▸ Passage to read
========

|
if you use qshell, the ls -l command from there will show you the link.
>From CmdEntry, I'm not certain that there's a direct way.
HTH
Dennis E. Lovelady
"Peter Dow" <maillist@dowsoftware.com>
Sent by: midrange-l-admin@midrange.com
12/18/2002 05:30 PM
Please respond to midrange-l
To: <MIDRANGE-L@midrange.com>
cc:
Subject: IFS symbolic links
Hi Everyone,
Ran into an interesting problem today. I have a client at V4R4M0 who was
having exceedingly long response times using Windows Explorer to drag a
file
into a directory in the IFS (e.g. from C:\temp\somefile.csv to
\\AS400\home\xyz).
When I tried
CD '/'
WRKLNK
the first display came up immediately; I pressed PgDn and it took 3
minutes
and 28 seconds to get to the next display. What I saw on that 2nd display
was a symbolic link called "JDrive", which had apparently been linked at
one
time to a directory on an NT server, and the server had been renamed.
Deleting the link solved the problem.
My question is, after a symbolic link has been created (with ADDLNK), how
can you find out what it was linked to? To make this perfectly clear, try
the following:
ADDLNK OBJ('/home') NEWLNK('/hom')
WRKLNK '/'
Option 5 (display) on /hom simply shows the contents of /home.
Option 8 (display attributes) does not show that /hom is a link to /home,
it
just shows that it's a link, when it was created, etc.
Is there an API that shows that /hom is a link to /home?

========

▸ Supplied records
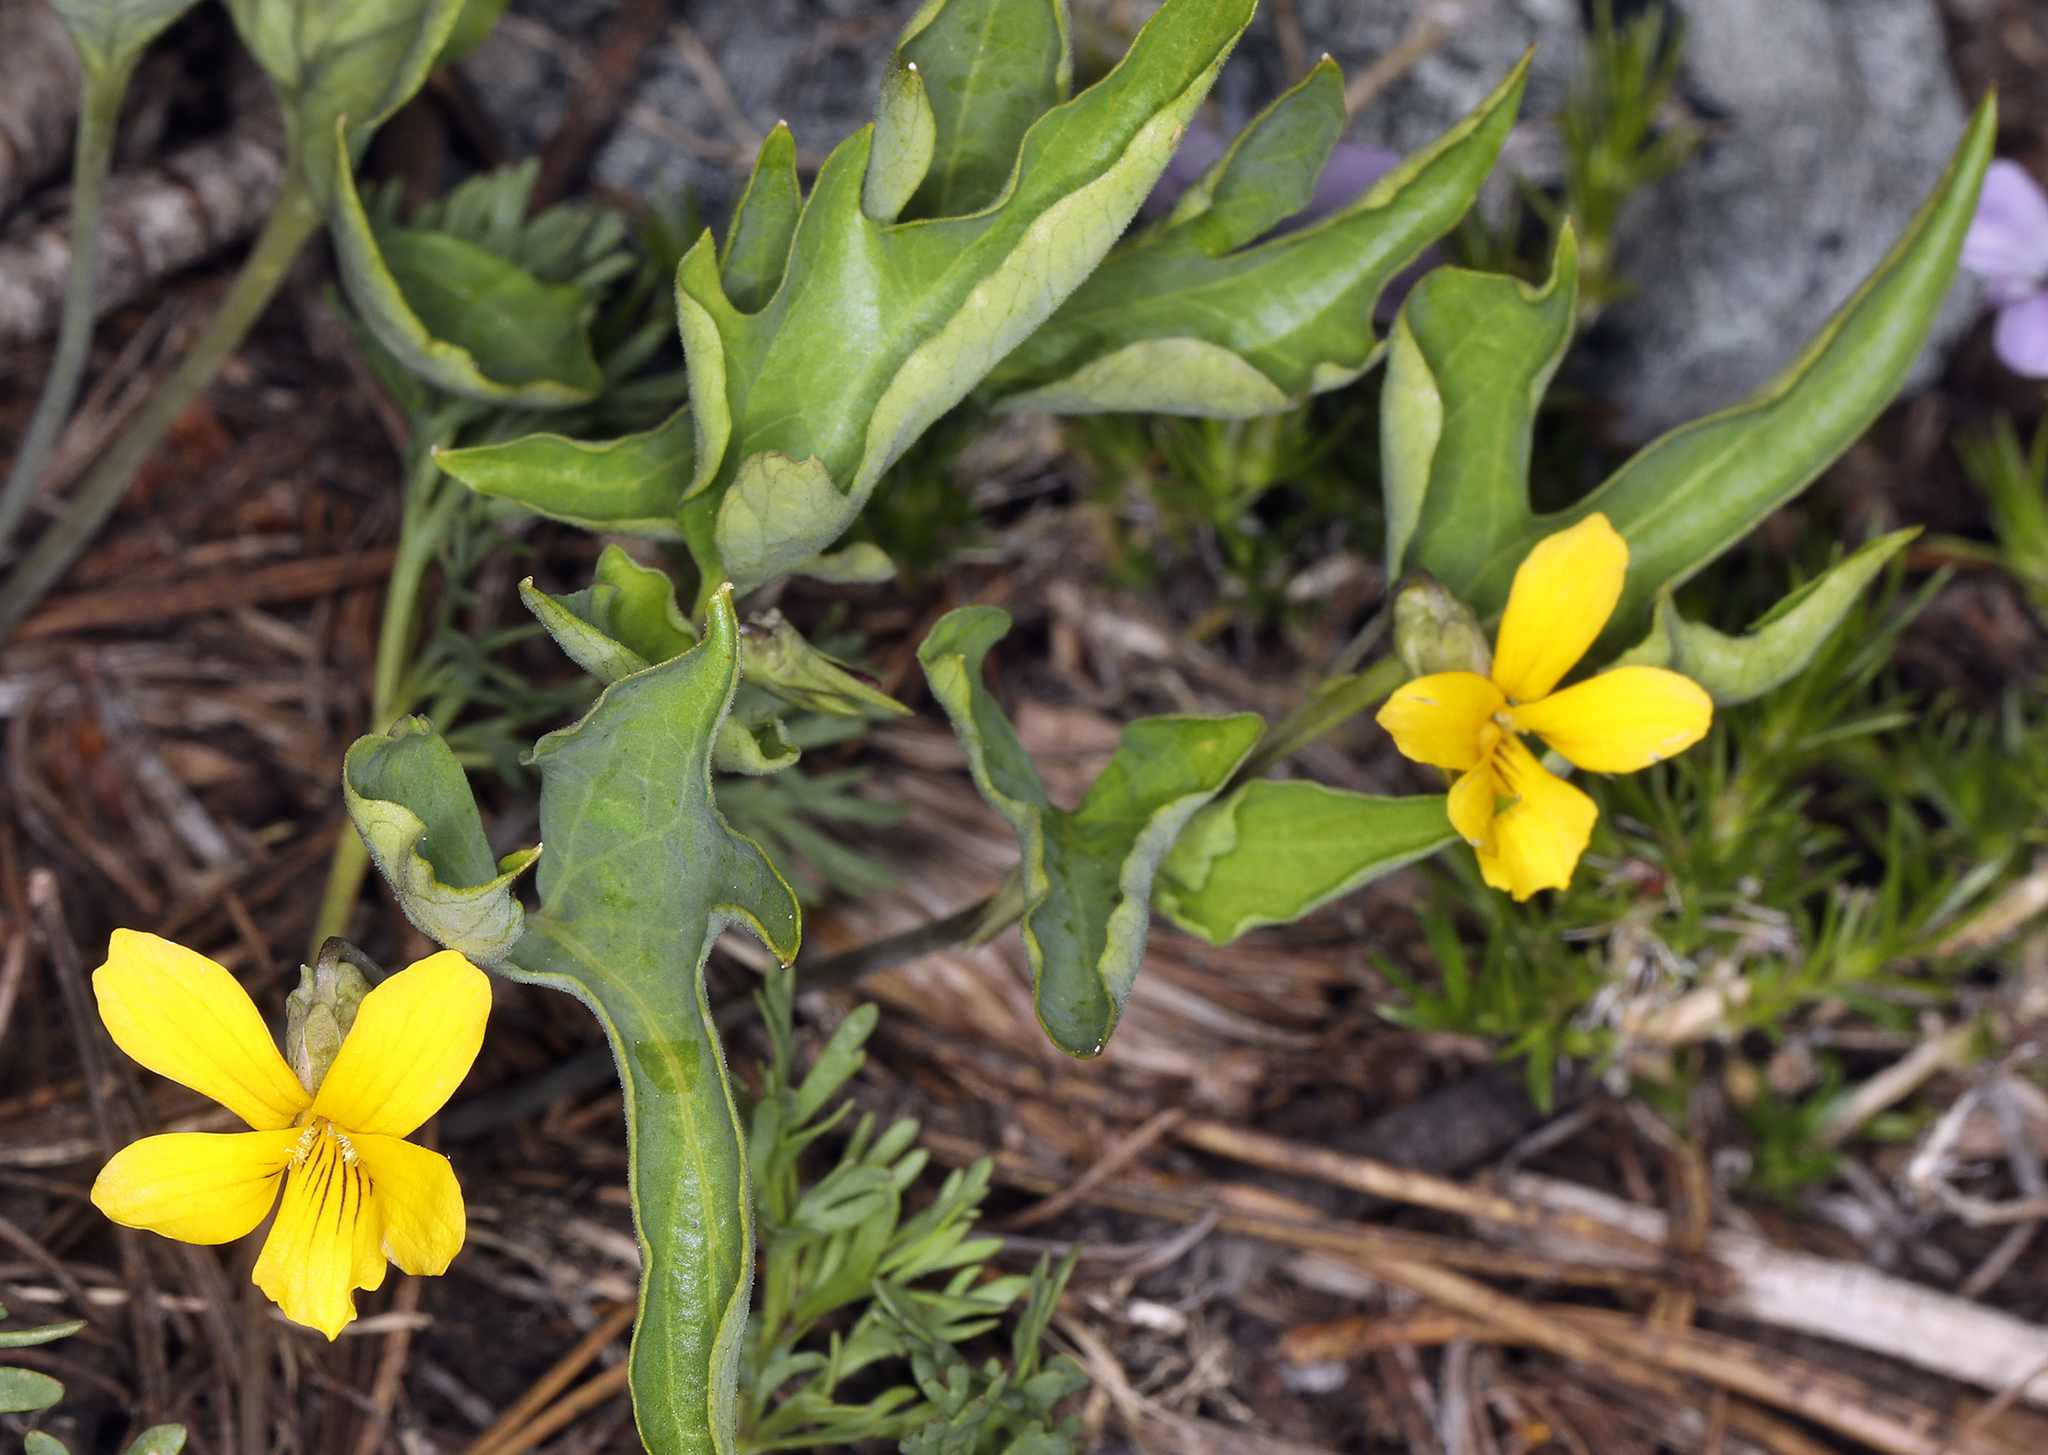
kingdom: Plantae
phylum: Tracheophyta
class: Magnoliopsida
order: Malpighiales
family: Violaceae
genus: Viola
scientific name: Viola lobata
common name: Pine violet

========

▸ Aim of the task
List every file or directory path that appears in the message about IFS symbolic links. The records have no connection to the message about IFS symbolic links.

▸ Response area
- C:\temp\somefile.csv
- \\AS400\home\xyz
- /
- /home
- /hom